» **DATA ROWS**:
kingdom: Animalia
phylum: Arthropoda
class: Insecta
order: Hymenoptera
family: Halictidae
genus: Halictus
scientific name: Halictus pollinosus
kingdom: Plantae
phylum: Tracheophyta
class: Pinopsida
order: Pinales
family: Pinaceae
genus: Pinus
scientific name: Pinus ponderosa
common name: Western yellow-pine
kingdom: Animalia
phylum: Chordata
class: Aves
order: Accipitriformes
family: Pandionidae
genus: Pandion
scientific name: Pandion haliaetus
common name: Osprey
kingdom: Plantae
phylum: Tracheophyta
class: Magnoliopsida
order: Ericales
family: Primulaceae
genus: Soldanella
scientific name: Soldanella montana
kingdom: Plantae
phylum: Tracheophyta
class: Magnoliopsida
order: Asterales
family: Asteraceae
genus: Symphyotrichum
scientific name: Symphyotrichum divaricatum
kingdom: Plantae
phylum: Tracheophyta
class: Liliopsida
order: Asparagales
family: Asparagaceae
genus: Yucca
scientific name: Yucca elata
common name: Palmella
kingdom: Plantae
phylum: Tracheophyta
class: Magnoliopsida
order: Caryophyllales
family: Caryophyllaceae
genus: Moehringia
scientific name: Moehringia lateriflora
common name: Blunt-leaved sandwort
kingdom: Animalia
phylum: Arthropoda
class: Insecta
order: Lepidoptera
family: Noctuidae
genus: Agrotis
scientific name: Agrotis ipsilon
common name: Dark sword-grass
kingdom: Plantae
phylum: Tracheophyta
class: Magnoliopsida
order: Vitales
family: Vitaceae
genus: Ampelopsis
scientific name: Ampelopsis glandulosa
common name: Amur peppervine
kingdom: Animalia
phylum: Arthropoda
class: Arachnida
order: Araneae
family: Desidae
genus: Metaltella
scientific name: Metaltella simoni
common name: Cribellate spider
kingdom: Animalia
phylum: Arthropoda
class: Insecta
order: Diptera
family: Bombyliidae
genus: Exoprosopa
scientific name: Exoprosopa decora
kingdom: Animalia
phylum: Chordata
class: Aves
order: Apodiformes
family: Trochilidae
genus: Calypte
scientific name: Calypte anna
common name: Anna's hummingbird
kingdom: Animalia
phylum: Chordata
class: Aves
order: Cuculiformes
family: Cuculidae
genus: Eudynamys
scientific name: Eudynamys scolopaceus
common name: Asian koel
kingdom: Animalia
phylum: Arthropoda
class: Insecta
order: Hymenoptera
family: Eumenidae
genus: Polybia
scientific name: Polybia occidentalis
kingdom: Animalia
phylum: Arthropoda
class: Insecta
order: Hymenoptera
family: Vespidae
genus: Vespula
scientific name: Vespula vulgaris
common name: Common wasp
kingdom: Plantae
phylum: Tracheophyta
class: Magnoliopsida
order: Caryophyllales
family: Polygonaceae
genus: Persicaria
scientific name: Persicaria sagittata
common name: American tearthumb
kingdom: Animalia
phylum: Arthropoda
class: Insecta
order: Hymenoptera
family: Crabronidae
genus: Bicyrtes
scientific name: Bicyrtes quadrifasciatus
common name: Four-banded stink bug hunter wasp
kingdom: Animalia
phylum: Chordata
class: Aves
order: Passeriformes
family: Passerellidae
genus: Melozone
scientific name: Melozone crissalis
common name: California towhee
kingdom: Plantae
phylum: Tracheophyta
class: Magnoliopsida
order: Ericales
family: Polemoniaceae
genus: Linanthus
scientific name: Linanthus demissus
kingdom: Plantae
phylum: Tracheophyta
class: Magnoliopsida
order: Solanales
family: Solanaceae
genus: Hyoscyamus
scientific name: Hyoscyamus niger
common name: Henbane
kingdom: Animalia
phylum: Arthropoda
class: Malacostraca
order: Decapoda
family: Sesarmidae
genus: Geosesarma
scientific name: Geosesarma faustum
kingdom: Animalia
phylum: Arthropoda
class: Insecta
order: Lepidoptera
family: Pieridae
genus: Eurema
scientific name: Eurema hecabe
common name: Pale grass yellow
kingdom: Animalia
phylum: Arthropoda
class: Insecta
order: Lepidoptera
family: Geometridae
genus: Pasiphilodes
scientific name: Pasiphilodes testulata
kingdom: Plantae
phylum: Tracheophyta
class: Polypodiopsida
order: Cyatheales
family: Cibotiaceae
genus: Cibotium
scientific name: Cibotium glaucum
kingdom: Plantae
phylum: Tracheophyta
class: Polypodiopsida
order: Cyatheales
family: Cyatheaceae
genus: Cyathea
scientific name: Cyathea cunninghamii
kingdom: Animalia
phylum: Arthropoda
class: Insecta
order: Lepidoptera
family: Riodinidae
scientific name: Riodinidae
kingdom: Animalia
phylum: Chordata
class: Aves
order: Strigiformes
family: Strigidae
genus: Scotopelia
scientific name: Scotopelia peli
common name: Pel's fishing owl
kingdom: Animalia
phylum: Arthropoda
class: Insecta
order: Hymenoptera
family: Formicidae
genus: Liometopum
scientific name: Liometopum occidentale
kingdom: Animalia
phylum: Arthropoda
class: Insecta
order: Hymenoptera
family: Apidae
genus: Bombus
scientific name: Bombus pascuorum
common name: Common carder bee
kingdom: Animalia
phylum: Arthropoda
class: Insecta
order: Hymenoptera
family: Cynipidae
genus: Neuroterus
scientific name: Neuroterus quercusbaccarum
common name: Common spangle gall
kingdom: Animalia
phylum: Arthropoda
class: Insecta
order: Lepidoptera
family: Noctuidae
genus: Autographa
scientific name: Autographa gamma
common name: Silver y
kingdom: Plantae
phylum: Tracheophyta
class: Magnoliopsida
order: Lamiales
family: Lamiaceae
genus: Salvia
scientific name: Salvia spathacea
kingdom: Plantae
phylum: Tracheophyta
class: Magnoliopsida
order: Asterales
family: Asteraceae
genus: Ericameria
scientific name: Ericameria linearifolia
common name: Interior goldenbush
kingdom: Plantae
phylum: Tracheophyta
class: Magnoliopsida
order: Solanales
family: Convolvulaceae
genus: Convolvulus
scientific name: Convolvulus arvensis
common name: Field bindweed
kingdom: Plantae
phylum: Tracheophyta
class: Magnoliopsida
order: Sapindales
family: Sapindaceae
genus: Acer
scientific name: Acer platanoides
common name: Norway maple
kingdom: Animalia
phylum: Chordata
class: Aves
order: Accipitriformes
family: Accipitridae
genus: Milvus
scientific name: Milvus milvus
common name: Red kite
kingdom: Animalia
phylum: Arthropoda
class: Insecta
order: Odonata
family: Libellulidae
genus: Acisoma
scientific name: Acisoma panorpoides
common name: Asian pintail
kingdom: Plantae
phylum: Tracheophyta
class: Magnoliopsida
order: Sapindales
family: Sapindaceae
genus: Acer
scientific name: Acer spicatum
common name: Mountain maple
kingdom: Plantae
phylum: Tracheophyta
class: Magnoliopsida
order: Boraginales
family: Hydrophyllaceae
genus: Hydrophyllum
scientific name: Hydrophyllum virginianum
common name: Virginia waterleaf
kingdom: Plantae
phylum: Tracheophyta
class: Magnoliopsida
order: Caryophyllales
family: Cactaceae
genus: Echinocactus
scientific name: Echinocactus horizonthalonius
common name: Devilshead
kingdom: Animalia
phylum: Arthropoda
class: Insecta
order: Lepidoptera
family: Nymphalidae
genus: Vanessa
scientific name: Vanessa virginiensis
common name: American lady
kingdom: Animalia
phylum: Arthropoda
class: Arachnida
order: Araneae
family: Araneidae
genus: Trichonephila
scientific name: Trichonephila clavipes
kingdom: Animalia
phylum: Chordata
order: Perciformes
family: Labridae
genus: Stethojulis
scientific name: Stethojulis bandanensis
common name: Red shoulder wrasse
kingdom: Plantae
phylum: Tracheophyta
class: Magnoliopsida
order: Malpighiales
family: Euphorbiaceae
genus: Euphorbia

» **STATED TASK**:
Lay out every line from all of the records above as a numbered list, leaving out any blank lines.

» **TASK RESULT**:
1. kingdom: Animalia
2. phylum: Arthropoda
3. class: Insecta
4. order: Hymenoptera
5. family: Halictidae
6. genus: Halictus
7. scientific name: Halictus pollinosus
8. kingdom: Plantae
9. phylum: Tracheophyta
10. class: Pinopsida
11. order: Pinales
12. family: Pinaceae
13. genus: Pinus
14. scientific name: Pinus ponderosa
15. common name: Western yellow-pine
16. kingdom: Animalia
17. phylum: Chordata
18. class: Aves
19. order: Accipitriformes
20. family: Pandionidae
21. genus: Pandion
22. scientific name: Pandion haliaetus
23. common name: Osprey
24. kingdom: Plantae
25. phylum: Tracheophyta
26. class: Magnoliopsida
27. order: Ericales
28. family: Primulaceae
29. genus: Soldanella
30. scientific name: Soldanella montana
31. kingdom: Plantae
32. phylum: Tracheophyta
33. class: Magnoliopsida
34. order: Asterales
35. family: Asteraceae
36. genus: Symphyotrichum
37. scientific name: Symphyotrichum divaricatum
38. kingdom: Plantae
39. phylum: Tracheophyta
40. class: Liliopsida
41. order: Asparagales
42. family: Asparagaceae
43. genus: Yucca
44. scientific name: Yucca elata
45. common name: Palmella
46. kingdom: Plantae
47. phylum: Tracheophyta
48. class: Magnoliopsida
49. order: Caryophyllales
50. family: Caryophyllaceae
51. genus: Moehringia
52. scientific name: Moehringia lateriflora
53. common name: Blunt-leaved sandwort
54. kingdom: Animalia
55. phylum: Arthropoda
56. class: Insecta
57. order: Lepidoptera
58. family: Noctuidae
59. genus: Agrotis
60. scientific name: Agrotis ipsilon
61. common name: Dark sword-grass
62. kingdom: Plantae
63. phylum: Tracheophyta
64. class: Magnoliopsida
65. order: Vitales
66. family: Vitaceae
67. genus: Ampelopsis
68. scientific name: Ampelopsis glandulosa
69. common name: Amur peppervine
70. kingdom: Animalia
71. phylum: Arthropoda
72. class: Arachnida
73. order: Araneae
74. family: Desidae
75. genus: Metaltella
76. scientific name: Metaltella simoni
77. common name: Cribellate spider
78. kingdom: Animalia
79. phylum: Arthropoda
80. class: Insecta
81. order: Diptera
82. family: Bombyliidae
83. genus: Exoprosopa
84. scientific name: Exoprosopa decora
85. kingdom: Animalia
86. phylum: Chordata
87. class: Aves
88. order: Apodiformes
89. family: Trochilidae
90. genus: Calypte
91. scientific name: Calypte anna
92. common name: Anna's hummingbird
93. kingdom: Animalia
94. phylum: Chordata
95. class: Aves
96. order: Cuculiformes
97. family: Cuculidae
98. genus: Eudynamys
99. scientific name: Eudynamys scolopaceus
100. common name: Asian koel
101. kingdom: Animalia
102. phylum: Arthropoda
103. class: Insecta
104. order: Hymenoptera
105. family: Eumenidae
106. genus: Polybia
107. scientific name: Polybia occidentalis
108. kingdom: Animalia
109. phylum: Arthropoda
110. class: Insecta
111. order: Hymenoptera
112. family: Vespidae
113. genus: Vespula
114. scientific name: Vespula vulgaris
115. common name: Common wasp
116. kingdom: Plantae
117. phylum: Tracheophyta
118. class: Magnoliopsida
119. order: Caryophyllales
120. family: Polygonaceae
121. genus: Persicaria
122. scientific name: Persicaria sagittata
123. common name: American tearthumb
124. kingdom: Animalia
125. phylum: Arthropoda
126. class: Insecta
127. order: Hymenoptera
128. family: Crabronidae
129. genus: Bicyrtes
130. scientific name: Bicyrtes quadrifasciatus
131. common name: Four-banded stink bug hunter wasp
132. kingdom: Animalia
133. phylum: Chordata
134. class: Aves
135. order: Passeriformes
136. family: Passerellidae
137. genus: Melozone
138. scientific name: Melozone crissalis
139. common name: California towhee
140. kingdom: Plantae
141. phylum: Tracheophyta
142. class: Magnoliopsida
143. order: Ericales
144. family: Polemoniaceae
145. genus: Linanthus
146. scientific name: Linanthus demissus
147. kingdom: Plantae
148. phylum: Tracheophyta
149. class: Magnoliopsida
150. order: Solanales
151. family: Solanaceae
152. genus: Hyoscyamus
153. scientific name: Hyoscyamus niger
154. common name: Henbane
155. kingdom: Animalia
156. phylum: Arthropoda
157. class: Malacostraca
158. order: Decapoda
159. family: Sesarmidae
160. genus: Geosesarma
161. scientific name: Geosesarma faustum
162. kingdom: Animalia
163. phylum: Arthropoda
164. class: Insecta
165. order: Lepidoptera
166. family: Pieridae
167. genus: Eurema
168. scientific name: Eurema hecabe
169. common name: Pale grass yellow
170. kingdom: Animalia
171. phylum: Arthropoda
172. class: Insecta
173. order: Lepidoptera
174. family: Geometridae
175. genus: Pasiphilodes
176. scientific name: Pasiphilodes testulata
177. kingdom: Plantae
178. phylum: Tracheophyta
179. class: Polypodiopsida
180. order: Cyatheales
181. family: Cibotiaceae
182. genus: Cibotium
183. scientific name: Cibotium glaucum
184. kingdom: Plantae
185. phylum: Tracheophyta
186. class: Polypodiopsida
187. order: Cyatheales
188. family: Cyatheaceae
189. genus: Cyathea
190. scientific name: Cyathea cunninghamii
191. kingdom: Animalia
192. phylum: Arthropoda
193. class: Insecta
194. order: Lepidoptera
195. family: Riodinidae
196. scientific name: Riodinidae
197. kingdom: Animalia
198. phylum: Chordata
199. class: Aves
200. order: Strigiformes
201. family: Strigidae
202. genus: Scotopelia
203. scientific name: Scotopelia peli
204. common name: Pel's fishing owl
205. kingdom: Animalia
206. phylum: Arthropoda
207. class: Insecta
208. order: Hymenoptera
209. family: Formicidae
210. genus: Liometopum
211. scientific name: Liometopum occidentale
212. kingdom: Animalia
213. phylum: Arthropoda
214. class: Insecta
215. order: Hymenoptera
216. family: Apidae
217. genus: Bombus
218. scientific name: Bombus pascuorum
219. common name: Common carder bee
220. kingdom: Animalia
221. phylum: Arthropoda
222. class: Insecta
223. order: Hymenoptera
224. family: Cynipidae
225. genus: Neuroterus
226. scientific name: Neuroterus quercusbaccarum
227. common name: Common spangle gall
228. kingdom: Animalia
229. phylum: Arthropoda
230. class: Insecta
231. order: Lepidoptera
232. family: Noctuidae
233. genus: Autographa
234. scientific name: Autographa gamma
235. common name: Silver y
236. kingdom: Plantae
237. phylum: Tracheophyta
238. class: Magnoliopsida
239. order: Lamiales
240. family: Lamiaceae
241. genus: Salvia
242. scientific name: Salvia spathacea
243. kingdom: Plantae
244. phylum: Tracheophyta
245. class: Magnoliopsida
246. order: Asterales
247. family: Asteraceae
248. genus: Ericameria
249. scientific name: Ericameria linearifolia
250. common name: Interior goldenbush
251. kingdom: Plantae
252. phylum: Tracheophyta
253. class: Magnoliopsida
254. order: Solanales
255. family: Convolvulaceae
256. genus: Convolvulus
257. scientific name: Convolvulus arvensis
258. common name: Field bindweed
259. kingdom: Plantae
260. phylum: Tracheophyta
261. class: Magnoliopsida
262. order: Sapindales
263. family: Sapindaceae
264. genus: Acer
265. scientific name: Acer platanoides
266. common name: Norway maple
267. kingdom: Animalia
268. phylum: Chordata
269. class: Aves
270. order: Accipitriformes
271. family: Accipitridae
272. genus: Milvus
273. scientific name: Milvus milvus
274. common name: Red kite
275. kingdom: Animalia
276. phylum: Arthropoda
277. class: Insecta
278. order: Odonata
279. family: Libellulidae
280. genus: Acisoma
281. scientific name: Acisoma panorpoides
282. common name: Asian pintail
283. kingdom: Plantae
284. phylum: Tracheophyta
285. class: Magnoliopsida
286. order: Sapindales
287. family: Sapindaceae
288. genus: Acer
289. scientific name: Acer spicatum
290. common name: Mountain maple
291. kingdom: Plantae
292. phylum: Tracheophyta
293. class: Magnoliopsida
294. order: Boraginales
295. family: Hydrophyllaceae
296. genus: Hydrophyllum
297. scientific name: Hydrophyllum virginianum
298. common name: Virginia waterleaf
299. kingdom: Plantae
300. phylum: Tracheophyta
301. class: Magnoliopsida
302. order: Caryophyllales
303. family: Cactaceae
304. genus: Echinocactus
305. scientific name: Echinocactus horizonthalonius
306. common name: Devilshead
307. kingdom: Animalia
308. phylum: Arthropoda
309. class: Insecta
310. order: Lepidoptera
311. family: Nymphalidae
312. genus: Vanessa
313. scientific name: Vanessa virginiensis
314. common name: American lady
315. kingdom: Animalia
316. phylum: Arthropoda
317. class: Arachnida
318. order: Araneae
319. family: Araneidae
320. genus: Trichonephila
321. scientific name: Trichonephila clavipes
322. kingdom: Animalia
323. phylum: Chordata
324. order: Perciformes
325. family: Labridae
326. genus: Stethojulis
327. scientific name: Stethojulis bandanensis
328. common name: Red shoulder wrasse
329. kingdom: Plantae
330. phylum: Tracheophyta
331. class: Magnoliopsida
332. order: Malpighiales
333. family: Euphorbiaceae
334. genus: Euphorbia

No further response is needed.